Ainsi l’alchimie, dérivée de l’industrie égyptienne et du mysticisme oriental, est bien un mélange de pratiques expérimentales et de superstitions. Mais on a eu le tort jusqu’ici de n’y voir que ces deux éléments.

Selon M. Berthelot, elle en renferme un troisième de la plus grande importance, savoir un élément philosophique. L’alchimie a été une philosophie, c’est-à-dire une explication rationnelle et naturaliste de la formation des corps ; et c’est l’originalité singulière de cette science bâtarde, de réunir et fondre ensemble des éléments aussi hostiles les uns aux autres que l’empirisme industriel, le mysticisme et le rationalisme.

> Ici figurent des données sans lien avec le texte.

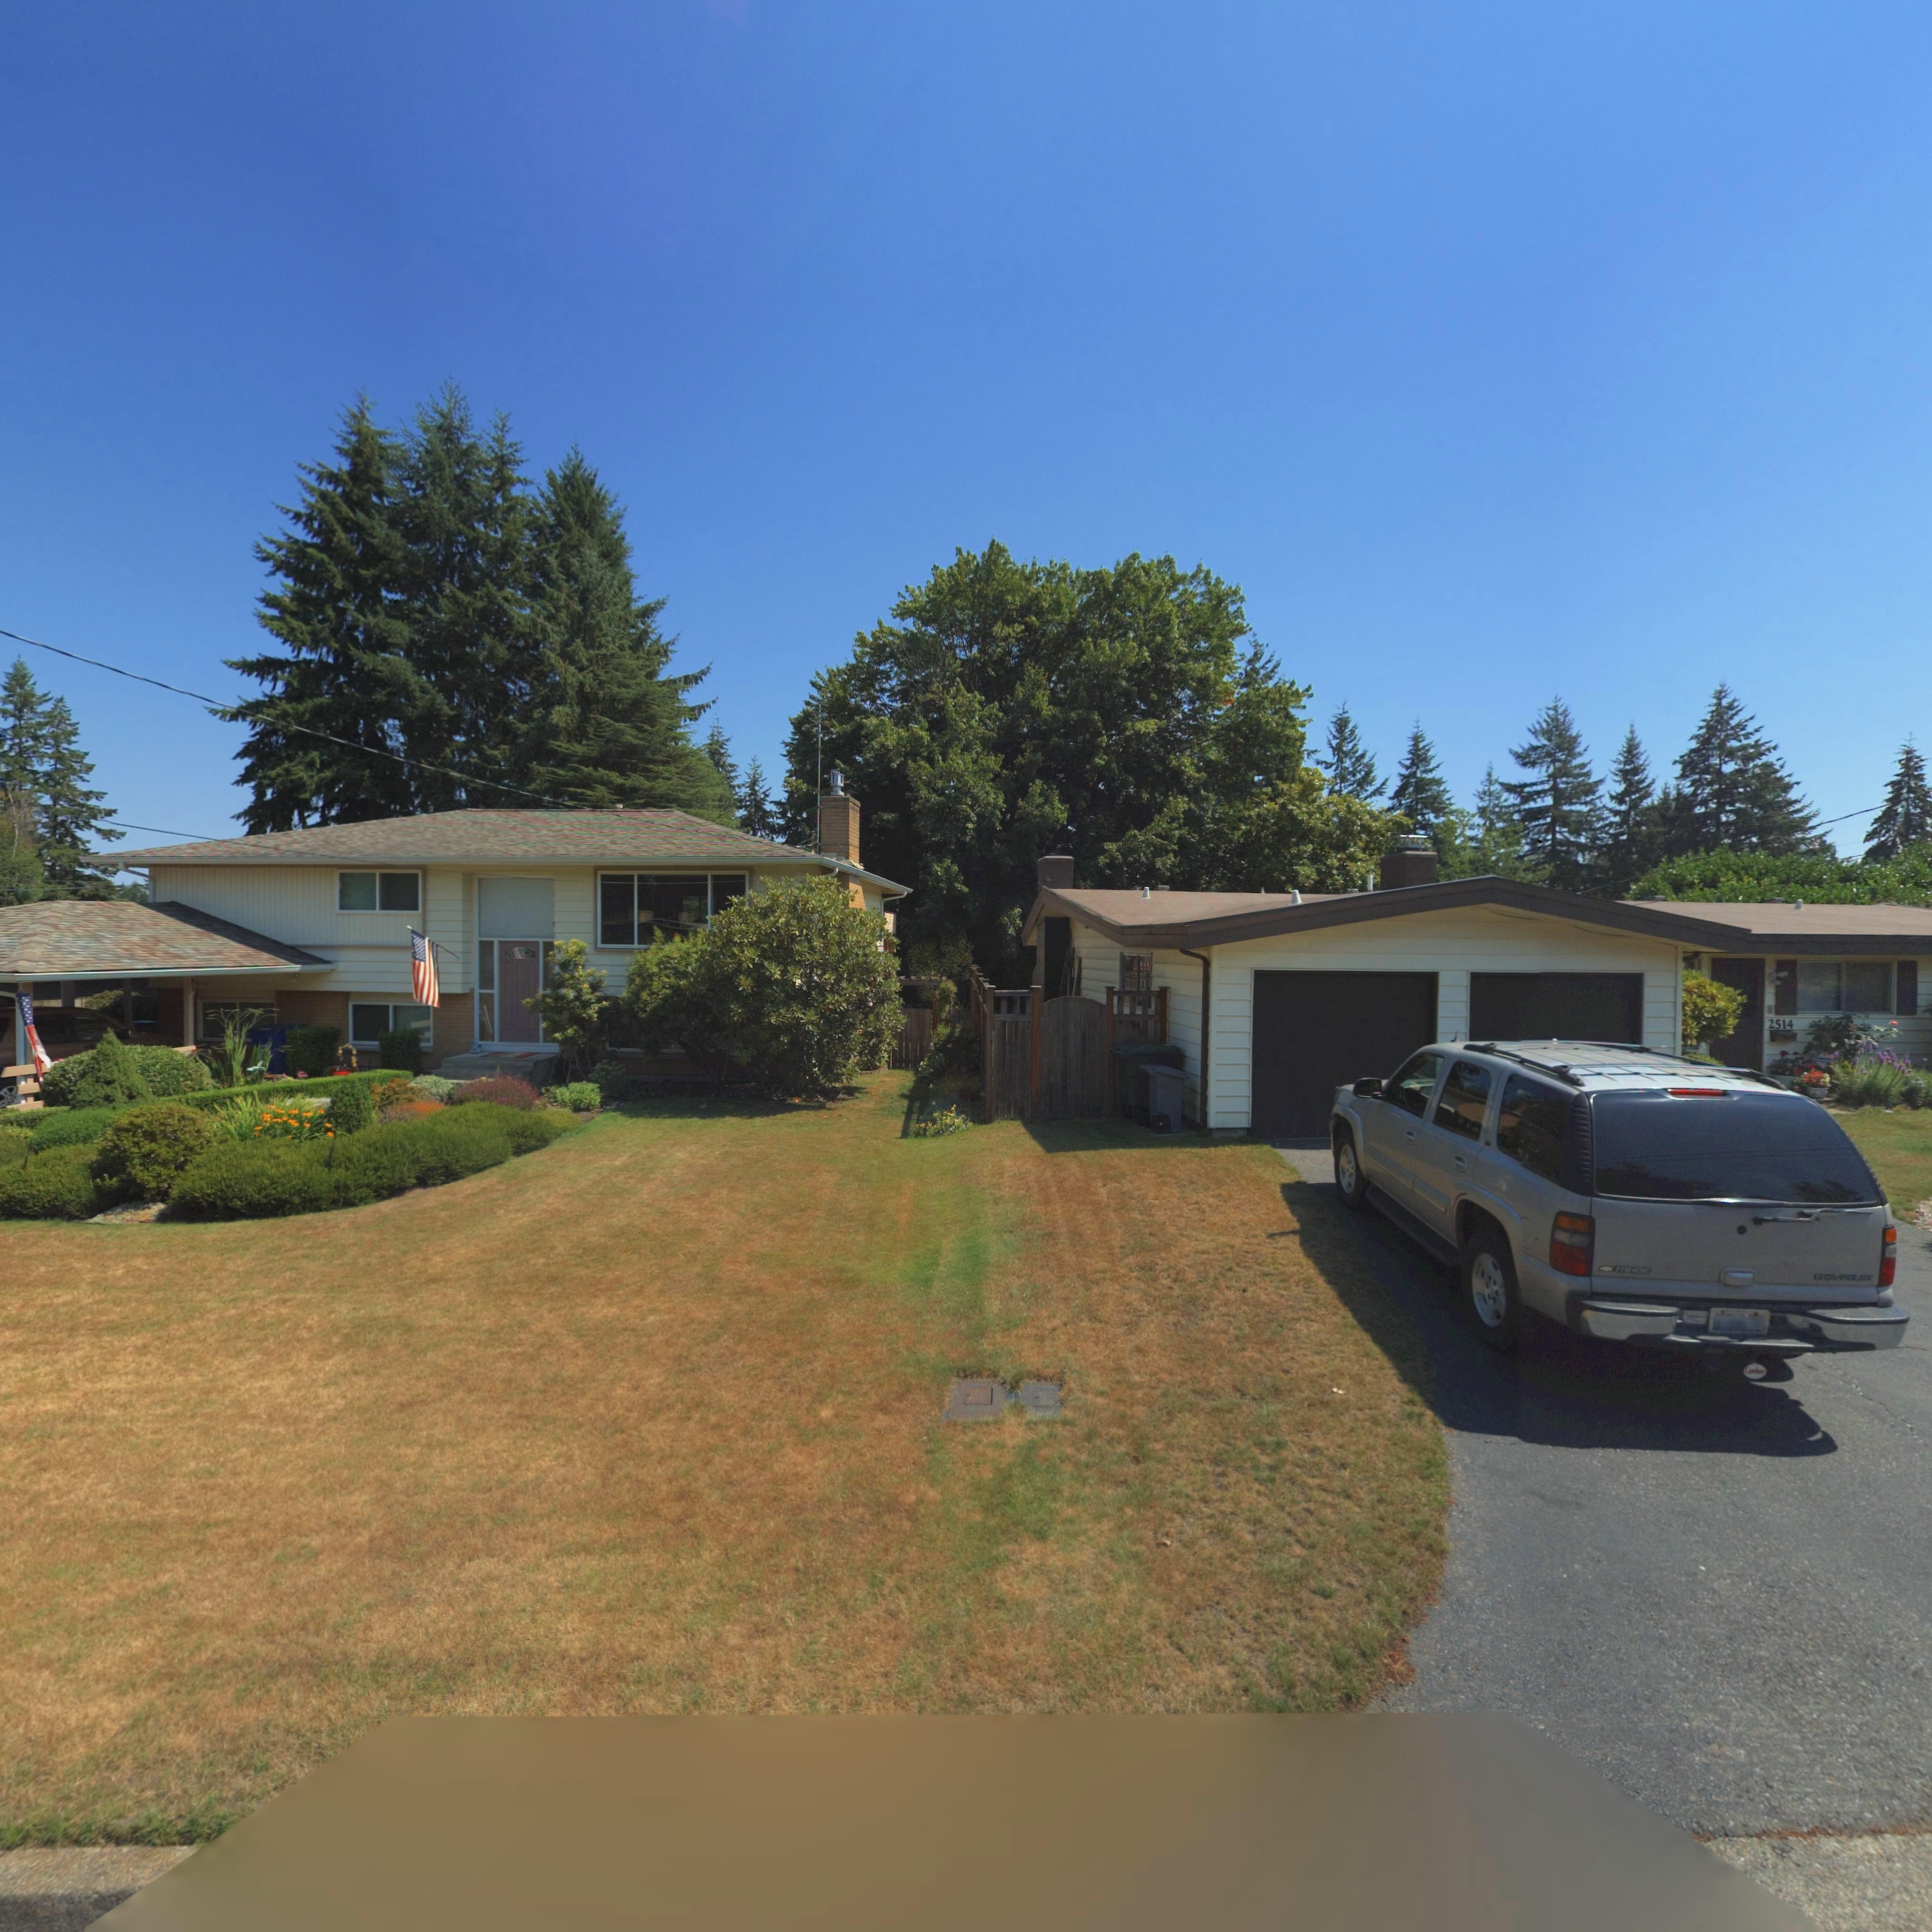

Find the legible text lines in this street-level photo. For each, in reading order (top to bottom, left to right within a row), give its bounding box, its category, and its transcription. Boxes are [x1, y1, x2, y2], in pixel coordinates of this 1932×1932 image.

[1767, 1018, 1794, 1029] StreetNumber: 2514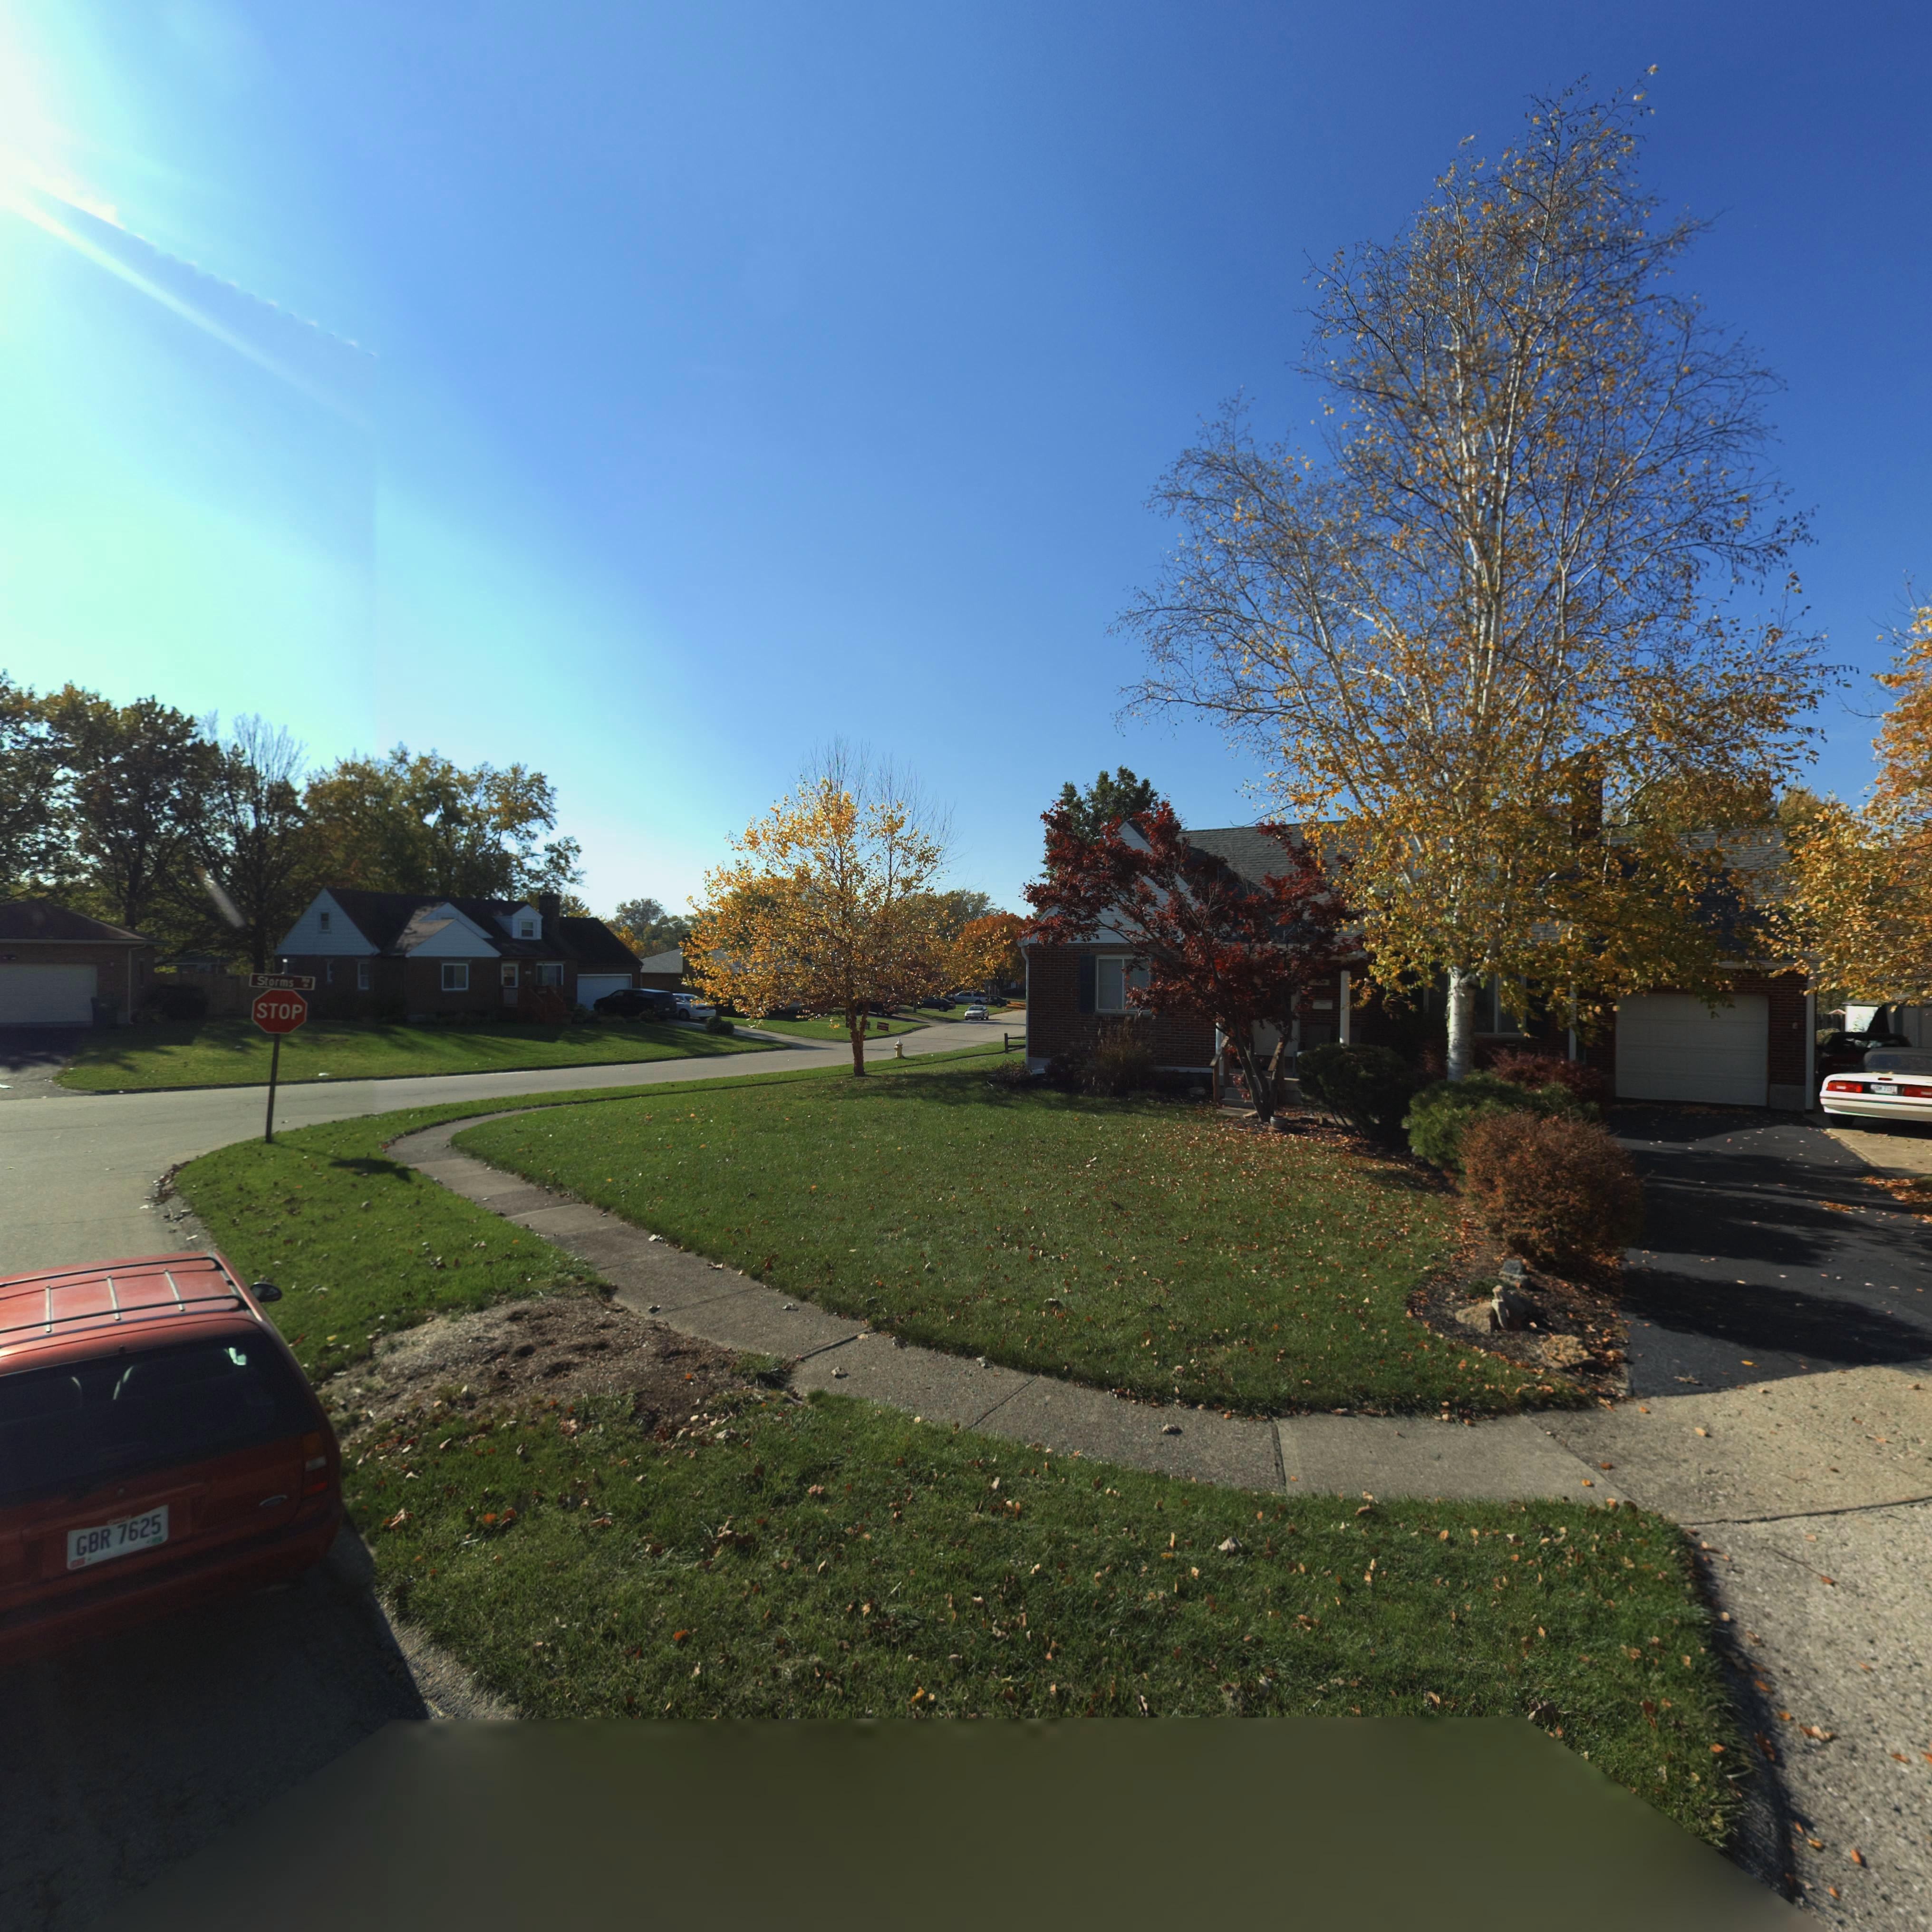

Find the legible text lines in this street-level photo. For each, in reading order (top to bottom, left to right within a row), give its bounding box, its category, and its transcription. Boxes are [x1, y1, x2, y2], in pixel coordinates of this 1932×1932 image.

[256, 976, 294, 988] StreetName: Storms
[256, 1002, 303, 1020] None: STOP
[106, 1513, 131, 1526] None: OHIO
[77, 1513, 161, 1557] None: GBR*7625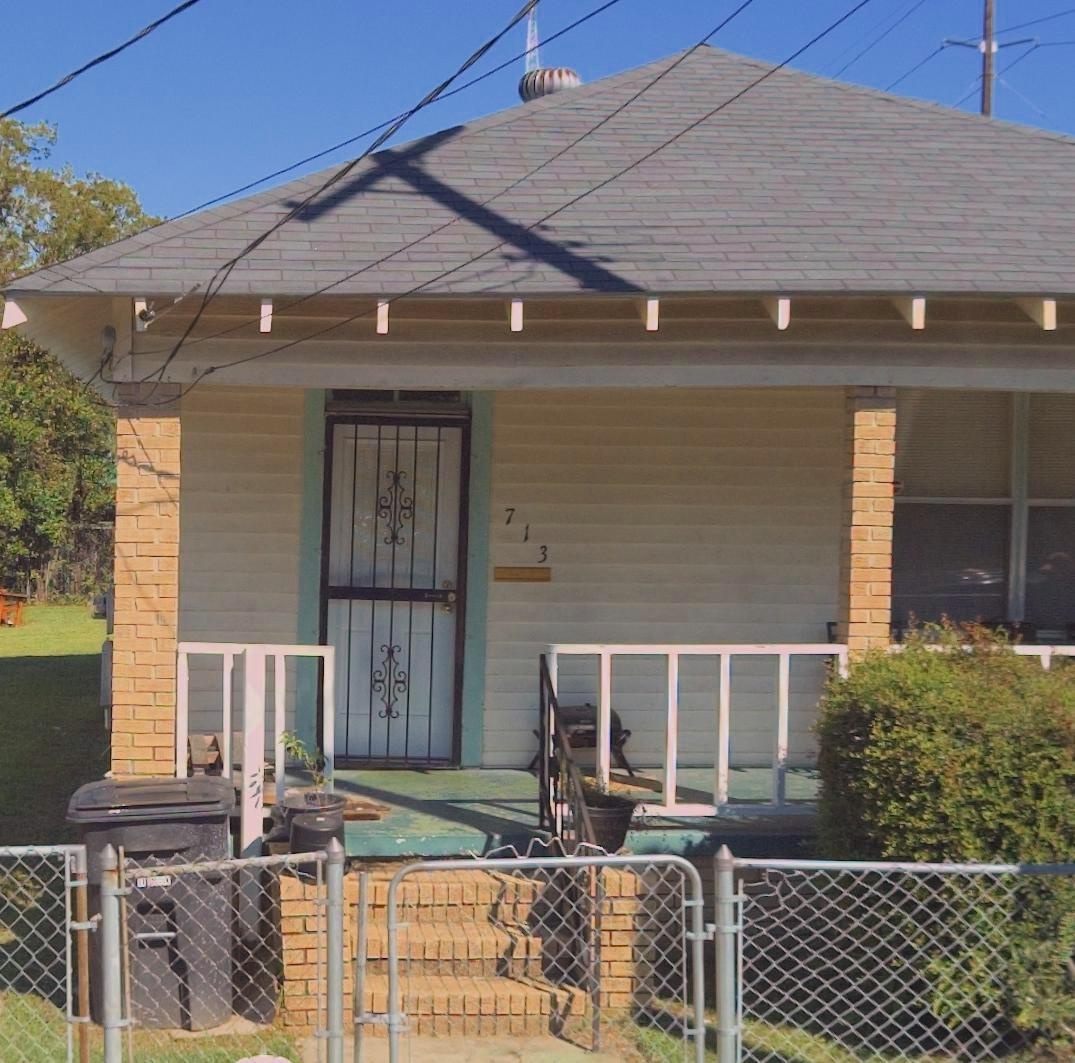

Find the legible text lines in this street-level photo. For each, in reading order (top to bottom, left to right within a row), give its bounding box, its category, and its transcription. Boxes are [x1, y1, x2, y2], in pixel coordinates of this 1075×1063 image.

[501, 500, 556, 571] StreetNumber: 713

Déjà la formule favorite et comme la devise des alchimistes : « la nature triomphe de la nature », aboutit à une sorte de naturalisme pratique, puisque les forces surnaturelles, s’il en existe, apparaissent dans ce principe comme enchaînées à des phénomènes naturels. Mais ce ne sont pas seulement des tendances inconscientes, c’est tout un corps de doctrines théoriques que l’on rencontre chez les alchimistes ; et le caractère philosophique de ces doctrines est d’autant moins douteux qu’on en trouve avec certitude le point de départ chez les philosophes grecs, et en particulier chez Platon.

  1. L’ouvrage de M. Berthelot est enrichi de planches où les symboles et signes hermétiques et alchimiques sont reproduits avec une grande perfection.